Excluding the Department of Defense, 24 federal agencies report that 97% of their mission-critical systems are year 2000-compliant, a jump from 93% in June, according to a report issued by the Office of Management and Budget (OMB).
Of the 24 agencies, 15 finished work on 100% of their systems, the OMB said. They are: the Department of Education, the Department of Housing and Urban Development, the Department of the Interior, the Department of Labor, the Department of State, the Department of Veterans Affairs, the Environmental Protection Agency, the Federal Emergency Management Agency, the General Services Administration, the National Aeronautics and Space Administration, the National Science Foundation, the Nuclear Regulatory Commission, the Office of Personnel Management, the Small Business Administration and the Social Security Administration.

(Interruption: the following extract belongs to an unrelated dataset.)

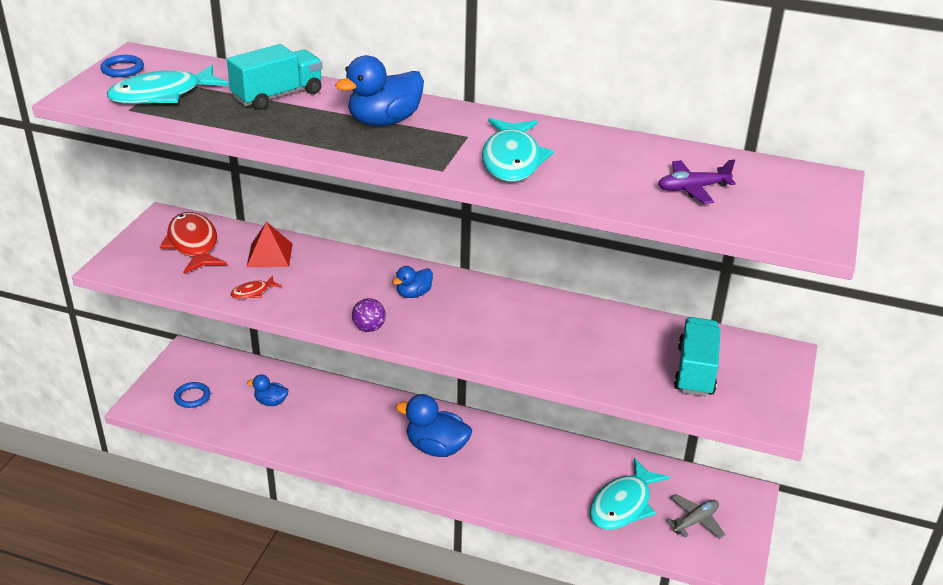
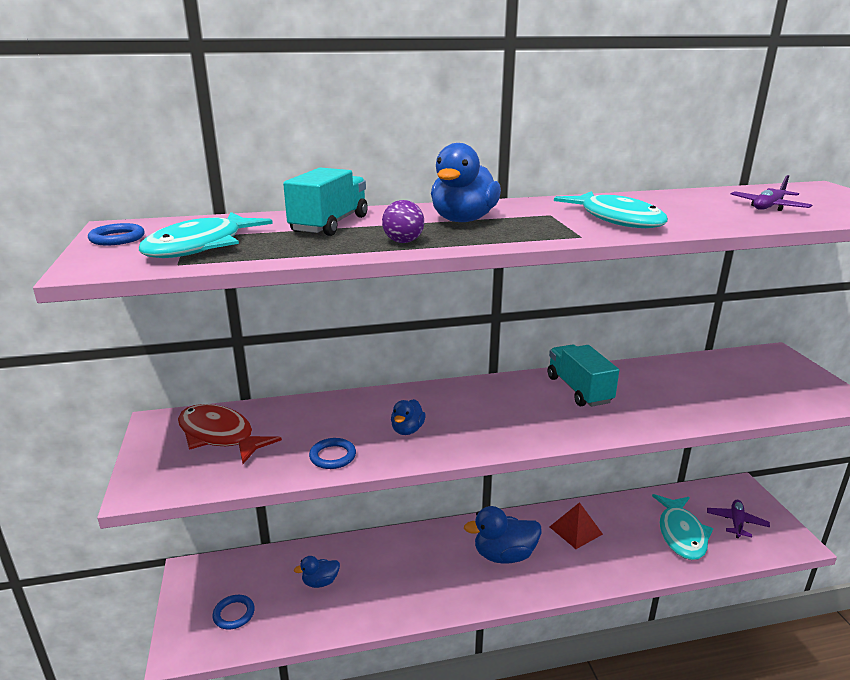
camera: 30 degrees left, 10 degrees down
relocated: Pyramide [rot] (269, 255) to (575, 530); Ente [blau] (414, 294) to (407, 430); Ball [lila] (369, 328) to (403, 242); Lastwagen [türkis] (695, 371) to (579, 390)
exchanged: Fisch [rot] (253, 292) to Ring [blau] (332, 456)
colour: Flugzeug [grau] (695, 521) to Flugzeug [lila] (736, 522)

Nine large agencies, including the Commerce, Justice, Energy, Defense and Treasury departments, have made progress in getting systems Y2K-compliant. They have a combined total of 217 systems that are not Y2K-compliant, a decrease from 410 systems reported in June, the report said.
Meanwhile, the Defense Department is the furthest behind in number of systems to be fixed, with 169 remaining, the OMB said.
The report also said that seven out of 43 "high-impact" programs that federal agencies oversee have completed their Y2K work. OMB defines "high impact" as programs that impact public health, safety and well-being. Programs such as Medicaid won't be finished until year's end.
Agencies now expect to spend $8.34 billion fixing the Y2K problem, up from $8.05 billion in June, the OMB said.